Namun, peningkatan FEV1 tidak lebih besar dari 100 ml, sehingga efeknya sebagai bronkodilator perlu diteliti lebih lanjut. Pada evaluasi minggu ke-24, ada penurunan angka kejadian eksaserbasi, dan peningkatan kualitas hidup yang lebih tinggi pada kelompok ensifentrine. Penelitian ini menunjukkan ensifentrine dapat dipertimbangkan untuk pasien PPOK dengan gejala sedang-berat, baik sebagai terapi tunggal maupun kombinasi.[6]

Dalam uji klinis fase III tersebut, angka adverse events pada kelompok yang diberikan ensifentrine tidak berbeda signifikan dengan plasebo. Adverse events yang dilaporkan mencakup gejala gastrointestinal, misalnya diare. Insiden pneumonia tidak berbeda signifikan, begitu juga tanda vital, EKG, dan hasil tes laboratorium.[6]

Peran Ensifentrine dalam Terapi PPOK Saat Ini

Ensifentrine menunjukkan potensi yang menjanjikan, tetapi sebagai obat baru, buktinya memang masih terbatas bila dibandingkan standar terapi yang telah ada. Studi lebih lanjut akan diperlukan untuk mengonfirmasi efikasi dan keamanannya dalam jangka yang lebih panjang, dan juga perbandingannya dengan terapi yang telah ada.[1,6]

Untuk saat ini, ensifentrine dapat dipertimbangkan sebagai tambahan (add-on) untuk terapi maintenance PPOK yang sudah ada saat ini, terutama untuk pasien yang tidak berhasil merespons terapi standar secara adekuat.

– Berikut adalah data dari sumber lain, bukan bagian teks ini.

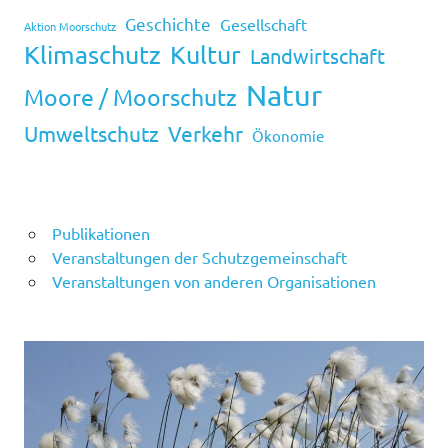
Geschichte
Gesellschaft
Aktion Moorschutz
Klimaschutz
Kultur
Landwirtschaft
Natur
Moore / Moorschutz
Umweltschutz
Verkehr
Ökonomie
Publikationen
Veranstaltungen der Schutzgemeinschaft
Veranstaltungen von anderen Organisationen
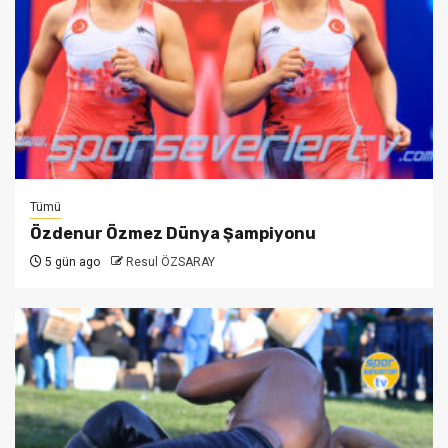
Tümü
Özdenur Özmez Dünya Şampiyonu
5 gün ago
Resul ÖZSARAY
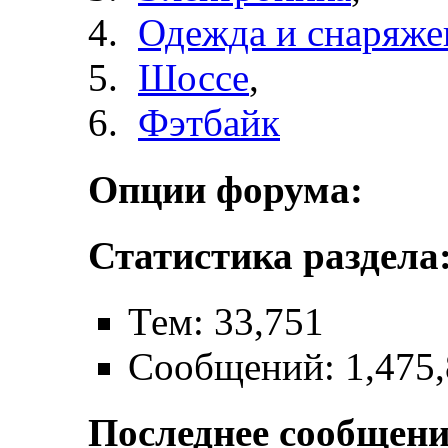
Одежда и снаряже
Шоссе
,
Фэтбайк
Опции форума:
Статистика раздела
Тем: 33,751
Сообщений: 1,475
Последнее сообщени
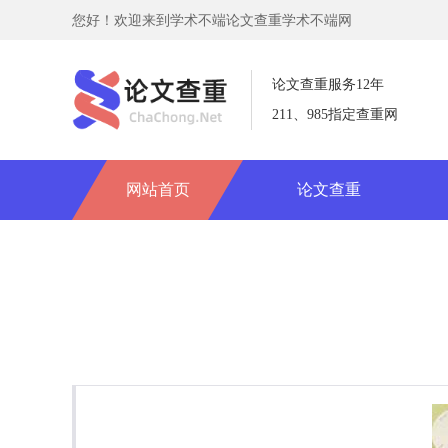
您好！欢迎来到学术不端论文查重学术不端网
论文查重服务12年
211、985指定查重网
网站首页
论文查重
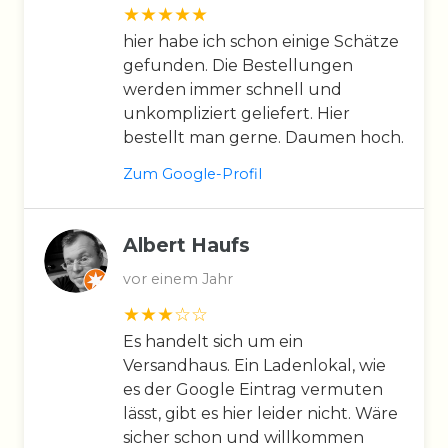
hier habe ich schon einige Schätze
gefunden. Die Bestellungen
werden immer schnell und
unkompliziert geliefert. Hier
bestellt man gerne. Daumen hoch.
Zum Google-Profil
Albert Haufs
vor einem Jahr
Es handelt sich um ein
Versandhaus. Ein Ladenlokal, wie
es der Google Eintrag vermuten
lässt, gibt es hier leider nicht. Wäre
sicher schon und willkommen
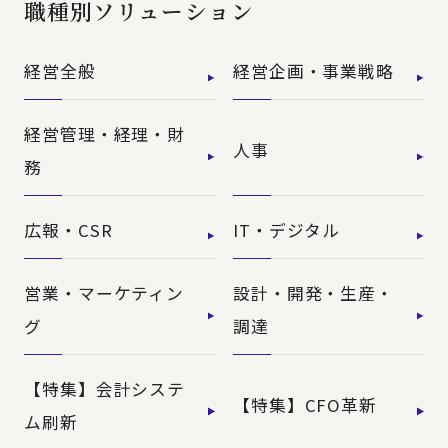
職種別ソリューション
経営全般
経営企画・事業戦略
経営管理・経理・財
人事
務
広報・CSR
IT・デジタル
営業・マーケティン
設計・開発・生産・
グ
調達
【特集】会計システ
【特集】CFO革新
ム刷新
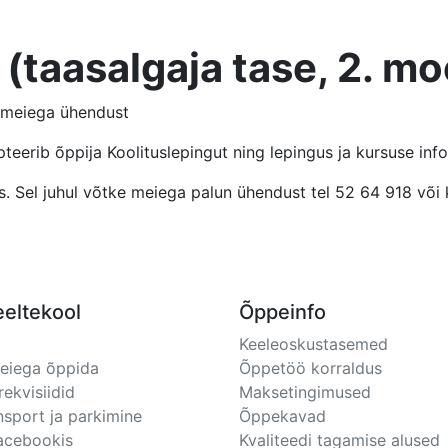
 (taasalgaja tase, 2. m
e meiega ühendust
pteerib õppija Koolituslepingut ning lepingus ja kursuse inf
täis. Sel juhul võtke meiega palun ühendust tel 52 64 918 või
eeltekool
Õppeinfo
Keeleoskustasemed
meiega õppida
Õppetöö korraldus
rekvisiidid
Maksetingimused
nsport ja parkimine
Õppekavad
Facebookis
Kvaliteedi tagamise alused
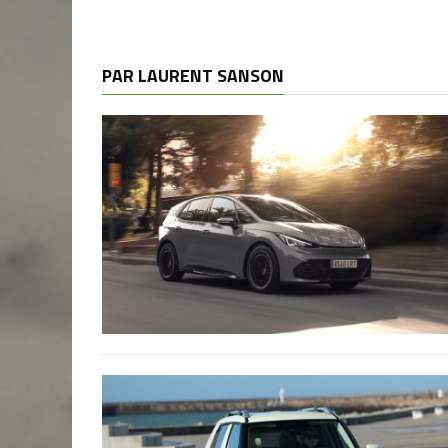
PAR LAURENT SANSON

Hal ini mungkin berubah di masa depan bila bukti lebih lanjut sudah tersedia dan bila guideline klinis seperti GOLD (Global Initiative for Chronic Obstructive Lung Disease) sudah menentukan posisi ensifentrine dalam algoritme terapi PPOK.[1,6]

Kesimpulan

Ensifentrine merupakan obat baru untuk terapi PPOK, yang bekerja dengan cara dual inhibisi PDE3 dan PDE4. Inhibisi PDE3 dan PDE4 memberikan efek sinergis untuk mengurangi proses inflamasi dan juga memperbaiki bronkodilatasi. Selain itu, terdapat efek perbaikan clearance mukosiliar.

Bukti klinis yang ada saat ini menunjukkan bahwa enfisentrine memperbaiki fungsi paru, mengurangi kejadian eksaserbasi, dan memperbaiki kualitas hidup pasien PPOK, tanpa efek samping yang berbeda signifikan dengan plasebo.

Untuk saat ini, enfisentrine dapat dipertimbangkan sebagai tambahan (add-on) regimen terapi maintenance PPOK yang sudah ada, terutama untuk pasien yang tidak berhasil merespons terapi standar secara adekuat. Hal ini dapat berubah di masa depan bila ada bukti klinis dan keputusan lebih lanjut dari guideline klinis terkait posisi ensifentrine dalam algoritme terapi PPOK.